THE DATA section start

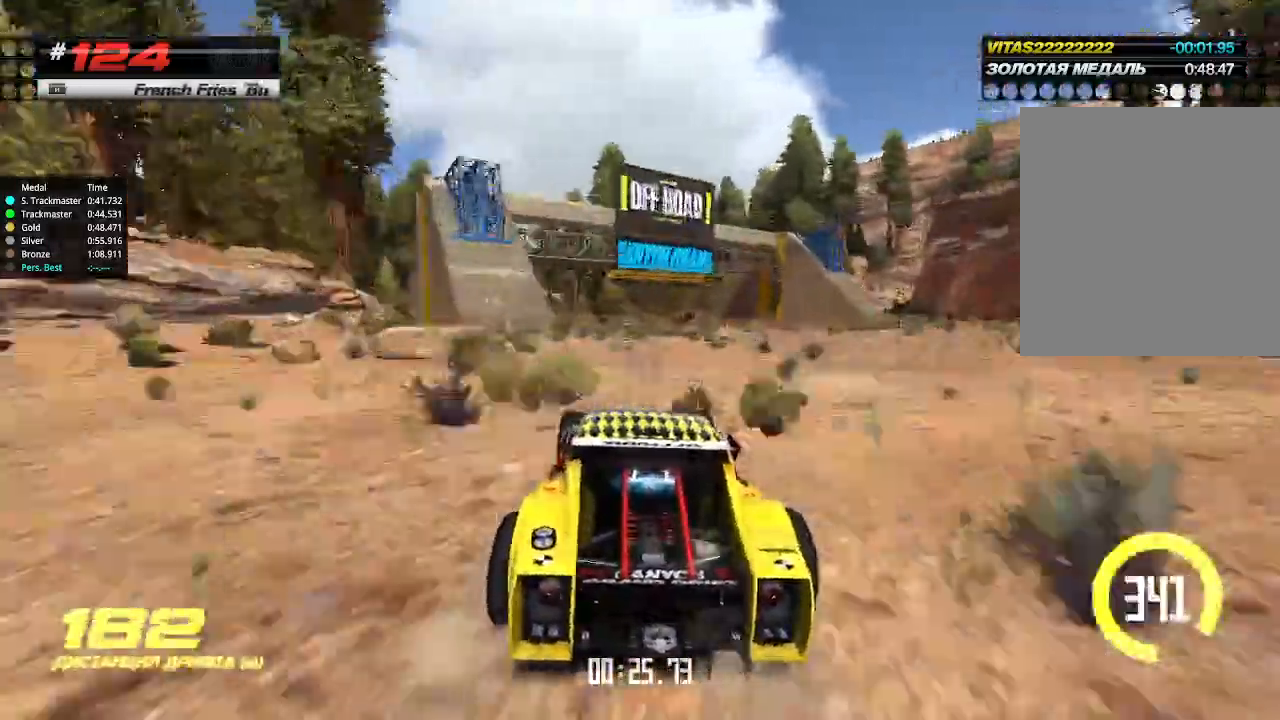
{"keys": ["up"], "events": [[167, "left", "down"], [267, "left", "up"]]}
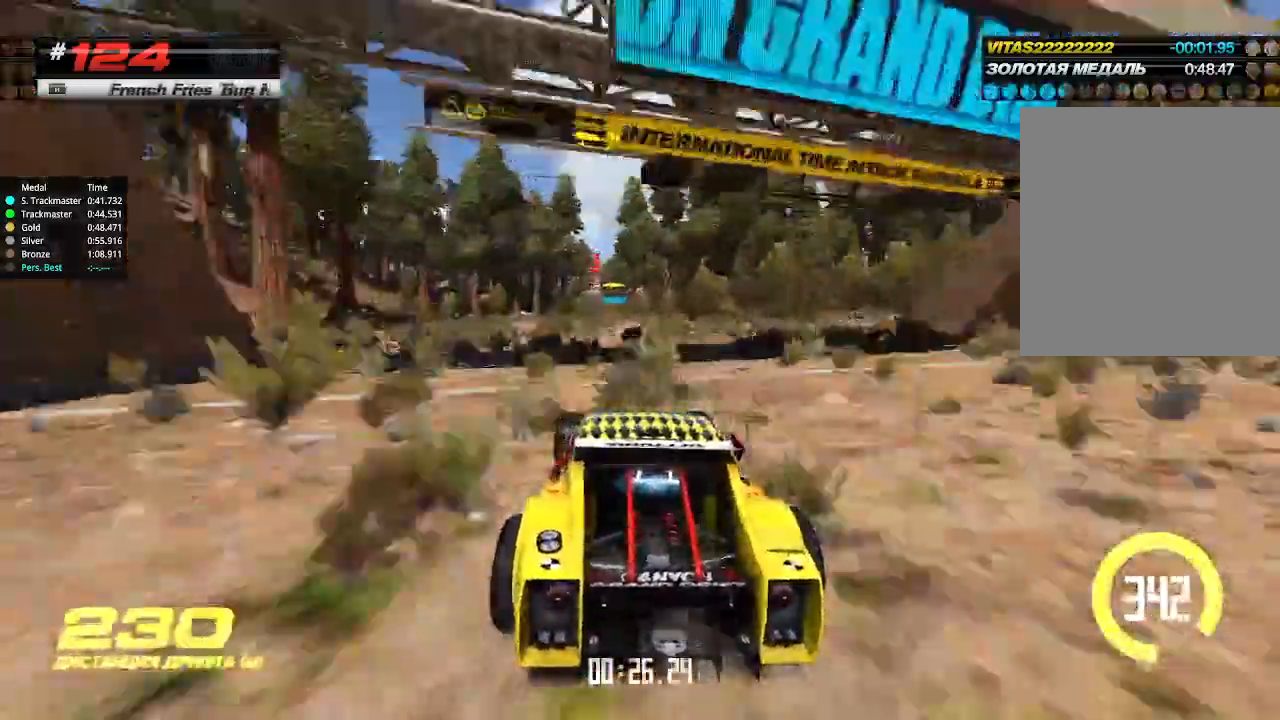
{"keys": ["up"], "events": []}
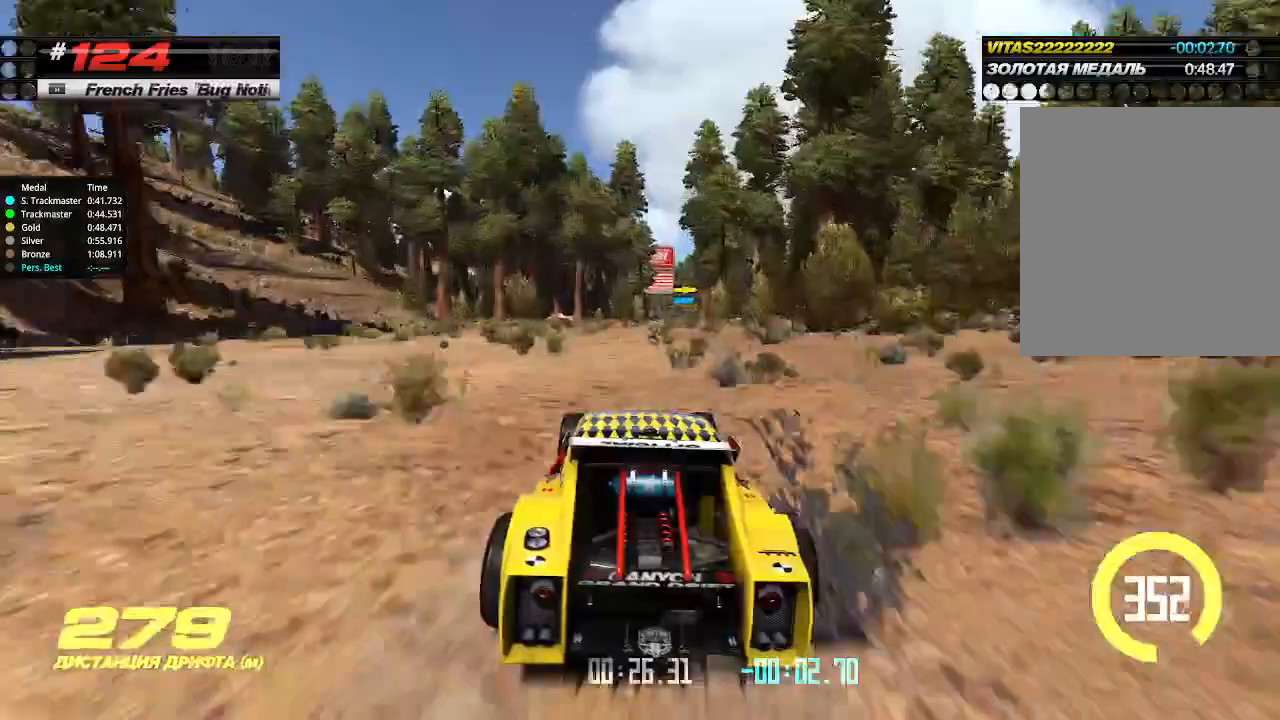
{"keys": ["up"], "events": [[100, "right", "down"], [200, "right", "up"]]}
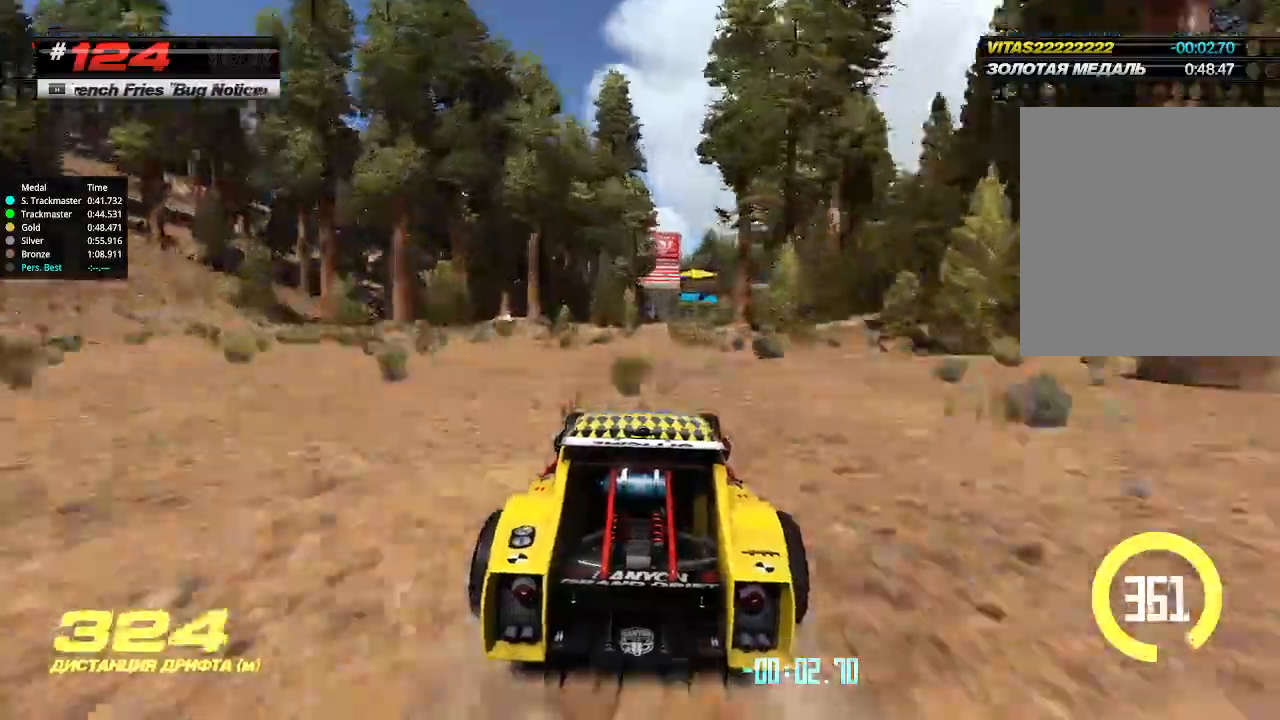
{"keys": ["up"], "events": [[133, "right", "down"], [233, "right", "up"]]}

THE DATA section end

Except for the pictures, return every line of the material exactly.

--- THE COMPLETED TASK ---
{"keys": ["up"], "events": [[167, "left", "down"], [267, "left", "up"]]}
{"keys": ["up"], "events": []}
{"keys": ["up"], "events": [[100, "right", "down"], [200, "right", "up"]]}
{"keys": ["up"], "events": [[133, "right", "down"], [233, "right", "up"]]}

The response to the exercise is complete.